Abstract LBA8011: Nintedanib (BIBF 1120) Plus Docetaxel in NSCLC Patients Progressing After First-Line Chemotherapy: LUME Lung 1, a Randomized, Double-Blind Phase III Trial
Martin Reck et al.
LUME 1: The Light is On in Second Line Non Small Cell Lung Carcinoma
Antiangiogenesis as a target has been disappointing in NSCLC. Trials with angiokinase inhibitors have failed either as single agents or combined with chemotherapy. Until now.

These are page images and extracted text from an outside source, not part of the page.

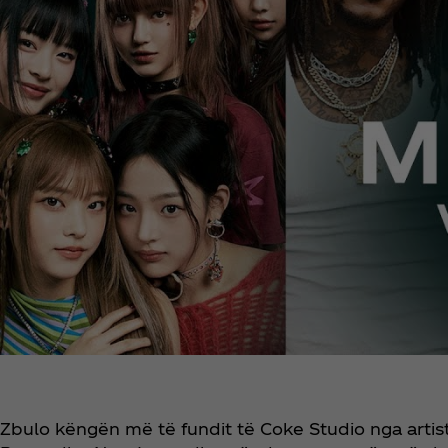
Zbulo këngën më të fundit të Coke Studio nga artistë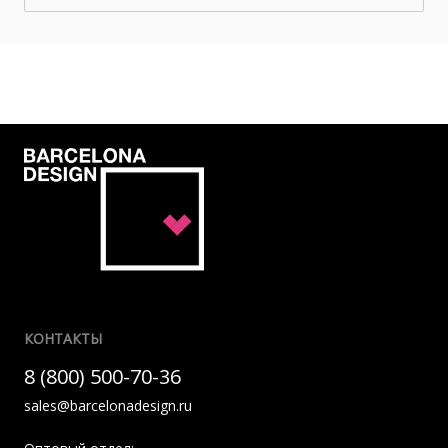
КОНТАКТЫ
8 (800) 500-70-36
sales@barcelonadesign.ru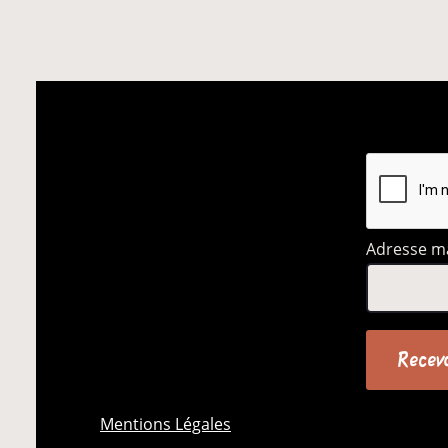
Adresse ma
Mentions Légales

LUME 1 studied nintedanib, an oral triple angiokinase inhibitor (TKI) inhibiting VEGFR, FGFR and PDGFR. In this study, over 1200 patients with advanced NSCLC of all histologies were randomized in the second line setting to ninetedanib (N) 200 mg bid + docetaxel (D) 75 mg/m2q21d (n = 655) or docetaxel (D)alone (n = 659). The 1° endpoint was progression free survival (PFS).
Nintedanib with docetaxel significantly prolonged PFS vs docetaxel alone, median 3.4 vs. 2.7 mo (HR 0.79, p = 0.0019 regardless of histology (Figure 1). Overall survival (OS) was significantly prolonged in patients with adenocarcinoma histology 12.6 vs. 10.3 months (HR 0.83; p = 0.0359;)(Figure 2). A trend for improved OS was seen in all median 10.1 vs. 9.1 months (HR 0.94; p = 0.272). The most common AEs were diarrhea (any: 42.3 vs. 21.8%; Gr ≥ 3: 6.6 vs. 2.6%) and ALT elevations (any: 28.5 vs. 8.4%; Gr ≥ 3: 7.8 vs. 0.9%). Grade ≥ 3 adverse events of special interest, hypertension, bleeding or thrombosis, were similar in both arms.
How strong is the light? The primary endpoint of PFS was improved only slightly but was statistically significant. More interesting is the improvement of two months in overall survival of patients with adenocarcinoma. A survival of over one year in a second line trial is encouraging.
A light has been turned back on for antiangiogenesis in NSCLC.